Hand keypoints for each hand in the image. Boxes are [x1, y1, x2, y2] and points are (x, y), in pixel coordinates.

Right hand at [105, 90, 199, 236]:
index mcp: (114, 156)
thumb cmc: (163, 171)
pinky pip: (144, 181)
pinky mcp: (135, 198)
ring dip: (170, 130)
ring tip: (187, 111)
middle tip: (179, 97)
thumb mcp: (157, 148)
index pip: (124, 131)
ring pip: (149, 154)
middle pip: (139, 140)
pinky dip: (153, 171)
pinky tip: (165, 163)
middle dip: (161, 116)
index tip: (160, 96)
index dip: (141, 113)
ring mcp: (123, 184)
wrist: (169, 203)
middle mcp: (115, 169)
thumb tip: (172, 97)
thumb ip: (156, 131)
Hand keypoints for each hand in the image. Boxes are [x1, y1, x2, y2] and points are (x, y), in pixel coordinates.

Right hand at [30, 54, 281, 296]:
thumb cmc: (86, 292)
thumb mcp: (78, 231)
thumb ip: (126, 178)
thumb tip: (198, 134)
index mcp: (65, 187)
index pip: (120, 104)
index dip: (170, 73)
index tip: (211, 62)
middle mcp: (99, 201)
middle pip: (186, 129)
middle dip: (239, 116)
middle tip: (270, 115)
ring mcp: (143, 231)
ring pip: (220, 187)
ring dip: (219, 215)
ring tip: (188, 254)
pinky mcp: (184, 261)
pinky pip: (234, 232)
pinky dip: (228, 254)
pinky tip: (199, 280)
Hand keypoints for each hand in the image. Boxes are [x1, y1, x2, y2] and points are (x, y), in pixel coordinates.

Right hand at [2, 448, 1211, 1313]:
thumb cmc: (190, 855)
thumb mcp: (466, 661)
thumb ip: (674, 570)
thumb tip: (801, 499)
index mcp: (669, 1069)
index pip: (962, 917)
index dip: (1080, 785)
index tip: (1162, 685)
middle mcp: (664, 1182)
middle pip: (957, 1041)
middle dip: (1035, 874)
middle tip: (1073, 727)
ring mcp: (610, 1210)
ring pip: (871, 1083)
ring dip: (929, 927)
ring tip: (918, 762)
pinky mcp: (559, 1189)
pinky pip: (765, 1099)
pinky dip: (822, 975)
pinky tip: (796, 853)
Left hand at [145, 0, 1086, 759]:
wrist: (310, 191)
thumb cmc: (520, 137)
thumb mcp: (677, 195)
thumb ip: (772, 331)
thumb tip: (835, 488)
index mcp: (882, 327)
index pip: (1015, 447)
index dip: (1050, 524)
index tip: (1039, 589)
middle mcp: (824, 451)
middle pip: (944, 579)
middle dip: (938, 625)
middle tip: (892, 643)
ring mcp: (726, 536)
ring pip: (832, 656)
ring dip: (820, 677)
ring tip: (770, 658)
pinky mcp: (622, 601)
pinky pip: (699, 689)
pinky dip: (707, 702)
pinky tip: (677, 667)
■ ■ ■ ■
TASK REQUIREMENTS: Quote verbatim the line containing "ring mcp: (610, 1210)" and every line after it through the end of the records above.

REPLY TO THE EXERCISE:
ring mcp: (610, 1210)
ring pip: (871, 1083)
ring dip: (929, 927)
ring tip: (918, 762)
pinky mcp: (559, 1189)
pinky pip: (765, 1099)
pinky dip: (822, 975)
pinky tip: (796, 853)
Left hand at [145, 0, 1086, 759]:
wrist: (310, 191)
thumb cmc: (520, 137)
thumb mcp: (677, 195)
thumb ip: (772, 331)
thumb tip: (835, 488)
index mcp: (882, 327)
index pip: (1015, 447)
index dip: (1050, 524)
index tip: (1039, 589)
middle mcp: (824, 451)
middle pip: (944, 579)
middle dip: (938, 625)
middle tip: (892, 643)
ring mcp: (726, 536)
ring pip: (832, 656)
ring dip: (820, 677)
ring tip: (770, 658)
pinky mcp: (622, 601)
pinky pip: (699, 689)
pinky dip: (707, 702)
pinky tip: (677, 667)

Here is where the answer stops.